2026-04-21
Entry #7
4 min read
Niche down until it hurts
The best advice I never knew I needed
Niche down until it hurts. It's perhaps the best advice I've ever heard, and it's been the guiding principle behind everything I build. The concept has been popularized by entrepreneurs and founders across the board, and for good reason. Extreme specialization in a target market creates intense focus, deeper authority, and faster growth.
Here's how it works in practice. Imagine you want to start a blog reviewing restaurants. That's broad. Then you go one level deeper and focus only on vegetarian restaurants. Deeper still, you target vegetarian restaurants specifically in South Korea. Now, take it one more step and run the entire blog in Spanish. What you've just created is the exact place a vegetarian traveling to Korea would search for.
This isn't just theory. I actually built Vegetariano en Corea, a blog dedicated to exactly this, vegetarian dining in South Korea. It became a go-to resource for the community, and the results speak for themselves.
You'd be shocked at how fast you'd grow, how much authority you'd gain, and how sustainable the profitability could become. And here's the thing: there's almost always a market. The real strategy is converting those insights into actual value. Even if you're only converting 2–4% of your visitors into paying customers, you've put yourself in an ideal situation. The economics work because the audience is so precisely matched.
Building with purpose, not features
This approach shaped how I've built all of my apps. The philosophy isn't just to niche down until it hurts, but to do one thing and do it right.
Take Split Workout Tracking. I created it to replace my workout routine in my notes app. That's it. No dashboard. No detailed stats. No progress tracking. It does one thing: help you remember what exercise comes next in your routine today. Clean UI, intuitive design, no friction, straight to the point.
You can download it here: Split Workout Tracking on the App Store
Look at the Apple App Store. Search for PPL workout apps and you'll find thousands. Some have everything: analytics, calendar integrations, social features, meal planning. They're feature-packed machines. If Split Workout Tracking tried to compete on features, it would lose immediately.
But here's the insight: if you're someone looking for a simple app to tell you which exercise is next, Split Workout Tracking is the perfect fit. It's not competing with the all-in-one monsters because it doesn't need to. It's solving one specific problem for one specific person.
The fear that holds us back
Where does the hurt come from? The fear of missing out. FOMO. The worry that if your app doesn't do everything, you'll lose potential users. But the truth is the opposite.
When your app does one thing and does it right, it's targeted at the right people. And here's what matters: those who are simply looking to solve that single problem will find you. If it's well executed, you'll be the solution to their problem.
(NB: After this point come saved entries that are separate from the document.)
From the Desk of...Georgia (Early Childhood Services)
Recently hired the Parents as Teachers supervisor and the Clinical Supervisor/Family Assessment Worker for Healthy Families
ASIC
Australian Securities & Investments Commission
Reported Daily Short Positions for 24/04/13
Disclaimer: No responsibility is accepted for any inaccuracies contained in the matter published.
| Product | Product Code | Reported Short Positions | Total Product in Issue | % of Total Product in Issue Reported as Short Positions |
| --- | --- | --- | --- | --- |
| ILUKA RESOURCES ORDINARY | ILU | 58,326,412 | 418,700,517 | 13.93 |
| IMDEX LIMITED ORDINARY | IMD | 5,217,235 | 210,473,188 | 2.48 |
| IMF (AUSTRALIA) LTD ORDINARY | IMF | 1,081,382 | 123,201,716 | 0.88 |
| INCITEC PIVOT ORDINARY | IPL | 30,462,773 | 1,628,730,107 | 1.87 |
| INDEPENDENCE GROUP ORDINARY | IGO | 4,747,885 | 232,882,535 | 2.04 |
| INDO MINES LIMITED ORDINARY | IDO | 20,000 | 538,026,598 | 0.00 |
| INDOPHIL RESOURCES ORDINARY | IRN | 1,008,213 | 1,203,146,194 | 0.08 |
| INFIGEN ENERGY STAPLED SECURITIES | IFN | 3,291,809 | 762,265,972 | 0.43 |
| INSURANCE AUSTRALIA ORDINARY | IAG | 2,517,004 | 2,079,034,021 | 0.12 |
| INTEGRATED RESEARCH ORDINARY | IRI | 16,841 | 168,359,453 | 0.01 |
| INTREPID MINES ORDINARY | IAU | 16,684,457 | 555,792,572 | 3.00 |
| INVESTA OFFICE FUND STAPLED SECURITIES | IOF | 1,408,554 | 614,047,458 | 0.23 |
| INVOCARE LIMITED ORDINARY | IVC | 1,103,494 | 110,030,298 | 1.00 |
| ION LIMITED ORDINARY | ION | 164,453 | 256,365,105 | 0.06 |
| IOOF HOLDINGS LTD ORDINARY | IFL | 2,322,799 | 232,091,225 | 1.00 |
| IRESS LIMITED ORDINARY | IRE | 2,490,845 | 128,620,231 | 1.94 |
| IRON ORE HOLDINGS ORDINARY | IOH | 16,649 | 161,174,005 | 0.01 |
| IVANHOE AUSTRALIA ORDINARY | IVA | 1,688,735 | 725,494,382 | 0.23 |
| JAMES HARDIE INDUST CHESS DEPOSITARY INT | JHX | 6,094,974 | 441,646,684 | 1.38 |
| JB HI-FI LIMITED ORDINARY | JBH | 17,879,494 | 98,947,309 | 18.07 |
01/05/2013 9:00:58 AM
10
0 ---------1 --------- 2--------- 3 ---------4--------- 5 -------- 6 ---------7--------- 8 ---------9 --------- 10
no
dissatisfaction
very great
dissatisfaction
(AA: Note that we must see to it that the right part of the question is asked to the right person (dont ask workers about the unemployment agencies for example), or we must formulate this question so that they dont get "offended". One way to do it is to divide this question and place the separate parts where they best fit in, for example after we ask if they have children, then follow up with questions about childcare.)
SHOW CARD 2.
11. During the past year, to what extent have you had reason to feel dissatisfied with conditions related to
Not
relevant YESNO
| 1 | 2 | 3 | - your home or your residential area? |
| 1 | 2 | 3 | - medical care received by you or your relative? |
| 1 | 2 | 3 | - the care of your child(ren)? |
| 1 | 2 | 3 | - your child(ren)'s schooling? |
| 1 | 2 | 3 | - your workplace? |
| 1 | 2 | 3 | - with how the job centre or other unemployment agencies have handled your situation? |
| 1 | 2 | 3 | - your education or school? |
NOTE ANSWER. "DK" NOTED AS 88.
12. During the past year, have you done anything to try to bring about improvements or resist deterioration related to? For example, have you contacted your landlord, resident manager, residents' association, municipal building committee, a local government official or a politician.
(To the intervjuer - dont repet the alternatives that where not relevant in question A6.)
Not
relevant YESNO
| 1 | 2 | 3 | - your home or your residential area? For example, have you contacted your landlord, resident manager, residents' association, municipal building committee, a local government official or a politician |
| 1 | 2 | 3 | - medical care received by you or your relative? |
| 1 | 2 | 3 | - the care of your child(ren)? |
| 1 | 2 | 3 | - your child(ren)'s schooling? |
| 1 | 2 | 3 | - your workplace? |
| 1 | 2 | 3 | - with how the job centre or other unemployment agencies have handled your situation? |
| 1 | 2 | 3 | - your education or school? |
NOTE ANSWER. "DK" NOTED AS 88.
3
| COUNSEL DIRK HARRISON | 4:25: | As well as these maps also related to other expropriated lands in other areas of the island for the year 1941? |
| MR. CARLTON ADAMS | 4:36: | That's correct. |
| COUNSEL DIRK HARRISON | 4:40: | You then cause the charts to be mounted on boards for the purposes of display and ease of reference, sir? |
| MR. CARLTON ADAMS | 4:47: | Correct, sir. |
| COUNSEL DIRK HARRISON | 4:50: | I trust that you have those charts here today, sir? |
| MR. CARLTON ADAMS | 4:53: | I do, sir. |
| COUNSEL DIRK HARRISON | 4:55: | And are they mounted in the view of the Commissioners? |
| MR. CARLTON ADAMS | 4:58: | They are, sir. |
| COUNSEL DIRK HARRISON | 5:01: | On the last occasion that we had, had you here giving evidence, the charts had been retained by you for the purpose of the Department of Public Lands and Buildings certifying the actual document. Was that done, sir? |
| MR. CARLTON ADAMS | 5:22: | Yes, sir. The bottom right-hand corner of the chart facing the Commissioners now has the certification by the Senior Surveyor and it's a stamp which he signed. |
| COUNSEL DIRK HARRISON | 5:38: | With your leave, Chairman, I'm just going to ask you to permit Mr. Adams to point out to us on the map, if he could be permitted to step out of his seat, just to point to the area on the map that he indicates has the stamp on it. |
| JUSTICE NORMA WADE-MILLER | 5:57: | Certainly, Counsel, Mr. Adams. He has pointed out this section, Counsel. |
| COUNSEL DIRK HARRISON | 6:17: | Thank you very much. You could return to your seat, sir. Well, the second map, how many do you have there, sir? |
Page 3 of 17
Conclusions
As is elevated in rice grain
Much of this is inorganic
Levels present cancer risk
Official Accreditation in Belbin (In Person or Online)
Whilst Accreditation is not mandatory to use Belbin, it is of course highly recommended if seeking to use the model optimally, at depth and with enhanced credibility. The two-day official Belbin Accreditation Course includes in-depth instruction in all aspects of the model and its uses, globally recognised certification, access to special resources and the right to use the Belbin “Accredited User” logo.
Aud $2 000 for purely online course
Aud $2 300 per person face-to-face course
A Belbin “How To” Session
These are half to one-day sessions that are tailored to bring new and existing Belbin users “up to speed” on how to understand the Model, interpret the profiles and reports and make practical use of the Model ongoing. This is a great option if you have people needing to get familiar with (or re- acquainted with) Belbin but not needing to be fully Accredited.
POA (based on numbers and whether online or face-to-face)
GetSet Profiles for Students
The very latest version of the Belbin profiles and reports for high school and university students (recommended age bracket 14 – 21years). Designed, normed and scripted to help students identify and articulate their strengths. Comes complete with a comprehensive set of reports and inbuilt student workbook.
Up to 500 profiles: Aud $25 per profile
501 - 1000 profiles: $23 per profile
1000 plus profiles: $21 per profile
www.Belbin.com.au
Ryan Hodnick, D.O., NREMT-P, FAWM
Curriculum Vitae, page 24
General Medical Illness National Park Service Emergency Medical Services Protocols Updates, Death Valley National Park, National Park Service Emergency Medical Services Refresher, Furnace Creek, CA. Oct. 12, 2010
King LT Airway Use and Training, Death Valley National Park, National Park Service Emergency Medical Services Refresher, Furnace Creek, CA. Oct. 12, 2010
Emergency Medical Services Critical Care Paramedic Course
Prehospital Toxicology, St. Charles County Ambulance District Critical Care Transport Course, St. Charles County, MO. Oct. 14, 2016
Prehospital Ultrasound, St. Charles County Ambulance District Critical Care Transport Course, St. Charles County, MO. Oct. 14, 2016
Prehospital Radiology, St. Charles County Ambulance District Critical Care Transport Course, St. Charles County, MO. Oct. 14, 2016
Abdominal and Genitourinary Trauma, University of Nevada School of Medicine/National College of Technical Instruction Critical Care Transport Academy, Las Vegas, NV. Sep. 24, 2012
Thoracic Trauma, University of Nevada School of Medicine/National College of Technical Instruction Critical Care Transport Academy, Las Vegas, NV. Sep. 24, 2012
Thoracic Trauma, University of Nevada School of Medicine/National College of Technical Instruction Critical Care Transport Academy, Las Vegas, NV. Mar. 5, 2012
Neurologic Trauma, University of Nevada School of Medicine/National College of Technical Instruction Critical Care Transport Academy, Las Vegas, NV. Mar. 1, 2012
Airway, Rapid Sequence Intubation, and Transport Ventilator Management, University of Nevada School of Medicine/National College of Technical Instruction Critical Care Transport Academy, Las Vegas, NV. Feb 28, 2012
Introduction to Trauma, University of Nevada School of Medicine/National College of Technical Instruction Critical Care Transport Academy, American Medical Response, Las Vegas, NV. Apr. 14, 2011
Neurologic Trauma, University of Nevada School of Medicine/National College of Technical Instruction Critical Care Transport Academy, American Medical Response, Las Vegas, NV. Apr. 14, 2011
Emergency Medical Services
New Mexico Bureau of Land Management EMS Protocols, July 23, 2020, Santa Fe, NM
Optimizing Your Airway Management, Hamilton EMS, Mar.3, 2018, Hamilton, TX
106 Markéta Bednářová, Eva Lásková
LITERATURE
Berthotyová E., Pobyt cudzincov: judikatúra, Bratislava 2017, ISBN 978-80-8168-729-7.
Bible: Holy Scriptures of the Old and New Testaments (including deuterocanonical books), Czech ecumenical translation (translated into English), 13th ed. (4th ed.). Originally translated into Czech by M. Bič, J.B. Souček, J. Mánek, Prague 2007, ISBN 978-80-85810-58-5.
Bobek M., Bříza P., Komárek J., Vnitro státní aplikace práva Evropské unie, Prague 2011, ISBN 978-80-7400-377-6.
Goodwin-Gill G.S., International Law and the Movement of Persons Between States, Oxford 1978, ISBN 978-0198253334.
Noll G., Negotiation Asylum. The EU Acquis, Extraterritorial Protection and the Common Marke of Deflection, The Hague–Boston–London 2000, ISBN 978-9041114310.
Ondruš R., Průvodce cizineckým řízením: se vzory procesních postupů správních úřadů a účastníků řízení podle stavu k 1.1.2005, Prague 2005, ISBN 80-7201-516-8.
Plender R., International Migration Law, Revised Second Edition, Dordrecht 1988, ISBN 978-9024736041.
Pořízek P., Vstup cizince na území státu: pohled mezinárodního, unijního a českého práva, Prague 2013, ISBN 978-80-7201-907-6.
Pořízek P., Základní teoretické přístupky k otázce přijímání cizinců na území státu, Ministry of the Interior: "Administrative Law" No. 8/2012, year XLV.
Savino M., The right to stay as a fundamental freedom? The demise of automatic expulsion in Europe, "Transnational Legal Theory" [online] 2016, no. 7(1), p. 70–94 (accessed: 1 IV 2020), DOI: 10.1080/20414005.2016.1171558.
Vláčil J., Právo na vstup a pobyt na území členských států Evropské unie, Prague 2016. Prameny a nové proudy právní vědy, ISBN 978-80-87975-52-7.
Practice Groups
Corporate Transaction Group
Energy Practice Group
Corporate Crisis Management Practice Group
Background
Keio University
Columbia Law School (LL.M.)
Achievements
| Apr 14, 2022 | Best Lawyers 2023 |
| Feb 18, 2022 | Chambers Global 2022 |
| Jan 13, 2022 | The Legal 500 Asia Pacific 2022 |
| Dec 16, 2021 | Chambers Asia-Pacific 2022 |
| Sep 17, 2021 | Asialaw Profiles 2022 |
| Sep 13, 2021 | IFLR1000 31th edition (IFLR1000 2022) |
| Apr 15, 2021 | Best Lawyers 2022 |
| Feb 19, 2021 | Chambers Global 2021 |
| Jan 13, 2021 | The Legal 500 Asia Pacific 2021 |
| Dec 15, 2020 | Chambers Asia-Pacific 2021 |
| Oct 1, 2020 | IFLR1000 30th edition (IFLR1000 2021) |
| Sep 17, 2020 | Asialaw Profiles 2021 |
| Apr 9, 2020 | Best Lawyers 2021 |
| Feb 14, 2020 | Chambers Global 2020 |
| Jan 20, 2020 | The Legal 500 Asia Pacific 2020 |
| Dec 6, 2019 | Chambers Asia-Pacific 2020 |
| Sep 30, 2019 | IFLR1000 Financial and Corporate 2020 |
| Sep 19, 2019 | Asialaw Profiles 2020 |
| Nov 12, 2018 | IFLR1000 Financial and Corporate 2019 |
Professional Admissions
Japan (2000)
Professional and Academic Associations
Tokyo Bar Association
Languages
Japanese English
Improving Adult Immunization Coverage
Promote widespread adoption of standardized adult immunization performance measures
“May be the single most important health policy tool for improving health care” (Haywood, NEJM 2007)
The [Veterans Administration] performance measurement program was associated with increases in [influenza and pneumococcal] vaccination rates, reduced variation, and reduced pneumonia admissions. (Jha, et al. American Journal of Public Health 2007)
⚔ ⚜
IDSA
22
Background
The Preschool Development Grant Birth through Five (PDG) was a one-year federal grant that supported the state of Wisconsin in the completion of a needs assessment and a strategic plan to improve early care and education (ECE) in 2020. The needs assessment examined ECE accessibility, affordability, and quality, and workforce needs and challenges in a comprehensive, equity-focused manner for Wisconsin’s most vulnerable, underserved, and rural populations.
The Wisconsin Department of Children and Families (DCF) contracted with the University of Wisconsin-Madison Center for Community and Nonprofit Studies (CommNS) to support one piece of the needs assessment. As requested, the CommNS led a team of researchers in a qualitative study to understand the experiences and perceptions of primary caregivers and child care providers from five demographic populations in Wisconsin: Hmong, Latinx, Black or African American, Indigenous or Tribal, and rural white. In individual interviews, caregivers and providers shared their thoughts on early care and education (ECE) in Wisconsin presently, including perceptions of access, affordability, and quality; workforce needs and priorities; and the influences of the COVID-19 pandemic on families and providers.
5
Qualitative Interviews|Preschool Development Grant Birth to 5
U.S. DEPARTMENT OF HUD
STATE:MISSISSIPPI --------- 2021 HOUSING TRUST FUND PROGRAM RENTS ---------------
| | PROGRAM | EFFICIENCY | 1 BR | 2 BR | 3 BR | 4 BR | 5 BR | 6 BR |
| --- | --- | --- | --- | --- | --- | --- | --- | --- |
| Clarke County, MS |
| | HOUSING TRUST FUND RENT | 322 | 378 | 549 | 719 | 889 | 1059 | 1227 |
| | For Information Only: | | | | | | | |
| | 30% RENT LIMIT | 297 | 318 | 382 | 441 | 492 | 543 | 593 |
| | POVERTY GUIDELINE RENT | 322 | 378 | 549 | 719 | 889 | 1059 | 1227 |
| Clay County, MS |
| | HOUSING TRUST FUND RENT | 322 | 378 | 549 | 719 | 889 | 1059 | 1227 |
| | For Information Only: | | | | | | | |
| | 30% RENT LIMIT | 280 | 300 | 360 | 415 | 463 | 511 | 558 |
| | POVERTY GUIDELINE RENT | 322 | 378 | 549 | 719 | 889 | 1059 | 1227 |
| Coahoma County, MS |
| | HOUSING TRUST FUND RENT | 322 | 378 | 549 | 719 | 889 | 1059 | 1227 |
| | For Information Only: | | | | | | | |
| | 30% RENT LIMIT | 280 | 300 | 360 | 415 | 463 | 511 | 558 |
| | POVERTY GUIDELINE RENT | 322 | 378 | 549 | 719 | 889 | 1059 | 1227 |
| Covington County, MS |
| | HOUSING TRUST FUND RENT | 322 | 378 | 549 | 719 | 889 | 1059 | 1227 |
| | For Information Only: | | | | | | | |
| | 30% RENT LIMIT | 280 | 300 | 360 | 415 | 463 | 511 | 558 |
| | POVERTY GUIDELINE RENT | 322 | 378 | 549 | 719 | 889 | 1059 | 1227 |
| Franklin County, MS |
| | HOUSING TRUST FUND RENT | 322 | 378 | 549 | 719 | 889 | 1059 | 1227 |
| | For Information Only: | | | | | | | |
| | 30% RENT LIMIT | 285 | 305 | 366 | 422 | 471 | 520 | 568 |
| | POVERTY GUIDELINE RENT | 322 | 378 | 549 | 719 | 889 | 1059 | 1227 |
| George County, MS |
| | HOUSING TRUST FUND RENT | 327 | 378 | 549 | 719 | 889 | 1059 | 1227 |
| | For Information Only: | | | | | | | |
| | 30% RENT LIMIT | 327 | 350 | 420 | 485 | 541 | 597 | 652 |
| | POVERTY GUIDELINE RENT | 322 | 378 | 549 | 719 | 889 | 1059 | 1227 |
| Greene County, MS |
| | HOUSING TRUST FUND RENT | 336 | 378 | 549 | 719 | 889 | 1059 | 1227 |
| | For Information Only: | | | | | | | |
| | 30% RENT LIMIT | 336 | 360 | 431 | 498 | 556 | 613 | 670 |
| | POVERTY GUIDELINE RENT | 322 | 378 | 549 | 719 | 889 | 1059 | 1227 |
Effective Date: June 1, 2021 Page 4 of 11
You won't be just another app in a sea of mediocrity.
Split Workout Tracking is the app I've marketed least. In fact, the only marketing is this post and the one before it. There's not much beyond that. The main reason is because I built it for myself first, to solve a problem I was actually having. Getting a second user was never the goal.
But here's what's happening: downloads, page views, and conversions are growing steadily week by week. One of the most amazing things I found in the Apple Connect analytics is that some downloads are coming from ChatGPT as an app referral. Think about that. The app is getting recommended by an AI when people are asking for a solution to exactly the problem it solves.
Quality over everything else
My philosophy is simple: niche until it hurts, and do one thing to perfection.
Yes, marketing matters. We all know that marketing is more important than the process of building the product. But in my experience, marketing isn't nearly as important as the value of your product. Quality is the final goal, not the first 1,000 users. Marketing is how you get discovered. Quality is how you get recommended.
If your product solves one specific problem better than anything else, word spreads. People recommend it to friends. Algorithms recommend it. The market finds it.
The hurt isn't a sign of failure. It's a sign you're focused. It's a sign you're not trying to be everything to everyone. And in a world full of bloated apps and scattered products, that focus is your superpower.
Stay focused. Build something worth recommending.